Fadli Zon, seorang politisi dan budayawan, kembali menegaskan pandangannya tentang peran sentral sastra dalam membangun bangsa. Menurutnya, sastra bukan sekadar hiburan atau pelengkap, melainkan sebuah pilar penting peradaban nasional. Pernyataan ini disampaikan dalam sebuah forum diskusi, di mana ia menyoroti bagaimana karya sastra membentuk karakter, nilai, dan identitas kolektif suatu bangsa.

Sastra, kata Fadli Zon, adalah penjaga ingatan kolektif. Ia merekam sejarah, kearifan lokal, dan perjuangan para leluhur. Melalui puisi, novel, dan drama, generasi muda dapat memahami akar budaya mereka.

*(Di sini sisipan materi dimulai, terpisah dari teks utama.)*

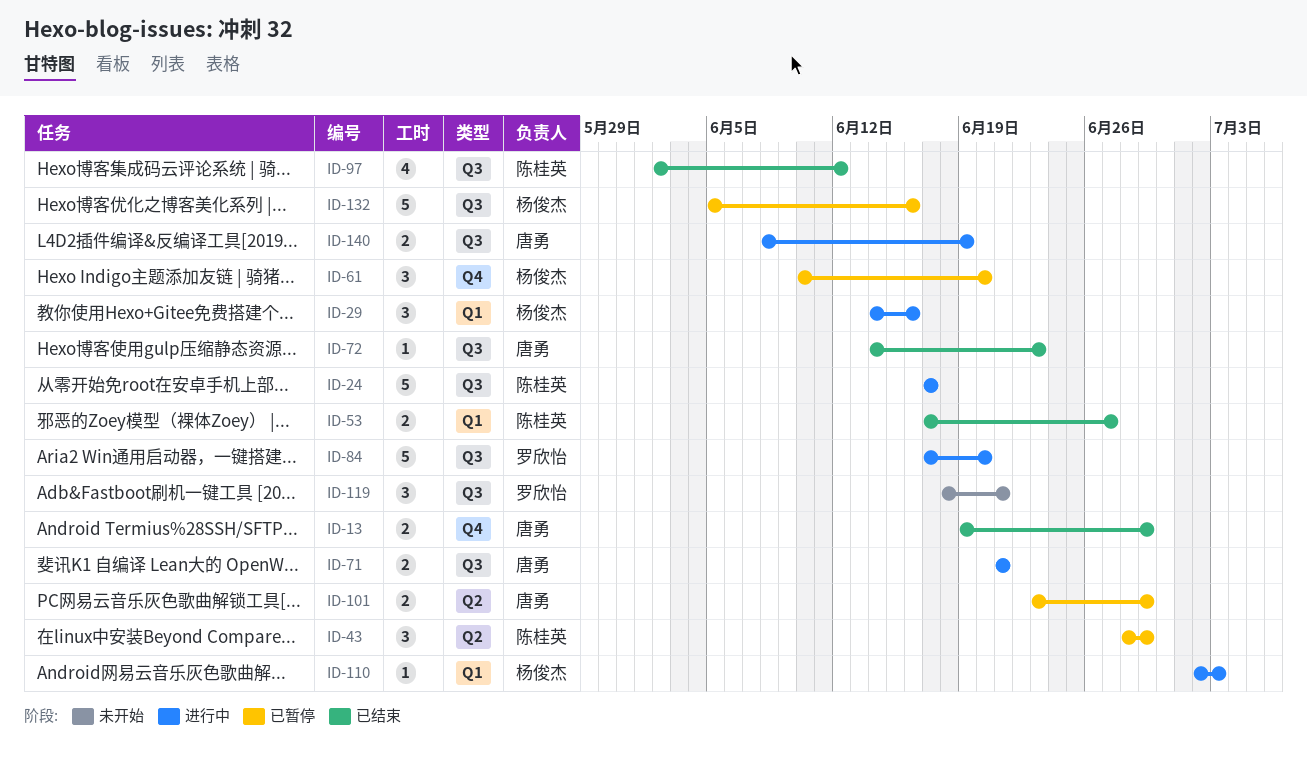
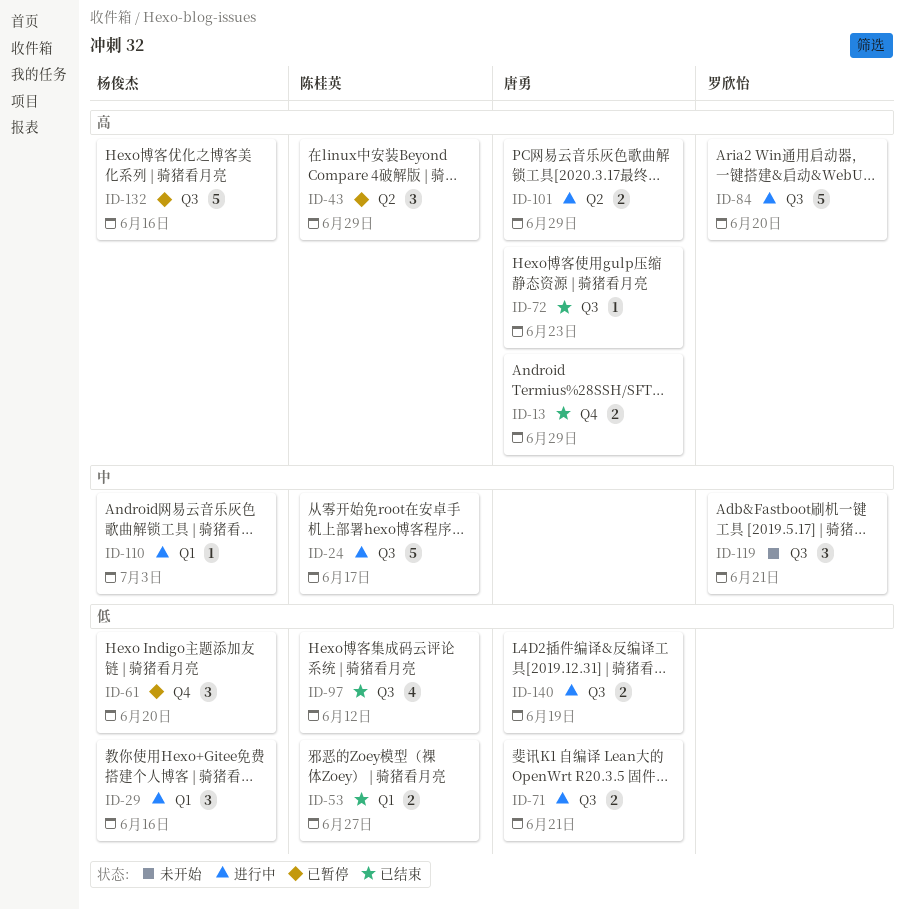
ID-101, status: 已暂停 -> 进行中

Ini menjadikannya sebuah pilar penting peradaban yang tak tergantikan. Tanpa sastra, sebuah bangsa akan kehilangan arah.

Lebih dari sekadar catatan sejarah, sastra juga berfungsi sebagai jembatan yang menghubungkan masa lalu, kini, dan masa depan. Ia menumbuhkan kesadaran akan identitas diri dan kebanggaan akan warisan leluhur. Dengan membaca karya-karya sastra klasik, kita dapat mengenal diri kita sendiri sebagai bangsa.

Fadli Zon juga menekankan bahwa sastra memiliki kekuatan untuk menyatukan keberagaman. Indonesia, dengan beragam suku dan budaya, membutuhkan alat untuk mempersatukan. Sastra, dengan kisah-kisah yang melampaui batas geografis dan etnis, dapat menumbuhkan empati dan toleransi di antara masyarakat.

Oleh karena itu, ia mendorong pemerintah dan masyarakat untuk lebih serius dalam mengembangkan dunia sastra. Dukungan finansial, program pendidikan sastra yang kuat, dan promosi literasi harus menjadi prioritas utama. Ini adalah investasi jangka panjang untuk masa depan bangsa.

Fadli Zon juga mengkritik pandangan yang menganggap sastra sebagai sesuatu yang elitis. Menurutnya, sastra harus bisa diakses oleh semua lapisan masyarakat. Sastra rakyat, seperti cerita lisan dan pantun, juga merupakan bagian dari pilar penting peradaban yang harus dilestarikan.

Ia juga mengajak para penulis dan sastrawan muda untuk terus berkarya dengan semangat kebangsaan. Mereka memiliki peran strategis sebagai garda terdepan dalam menjaga dan mengembangkan budaya. Karya-karya mereka adalah cerminan dari jiwa bangsa yang hidup.

Peran Fadli Zon dalam mempromosikan sastra menunjukkan bahwa perhatian terhadap budaya tidak harus terpisah dari politik. Keduanya bisa berjalan beriringan untuk memajukan bangsa. Ini adalah contoh baik bagi figur publik lainnya.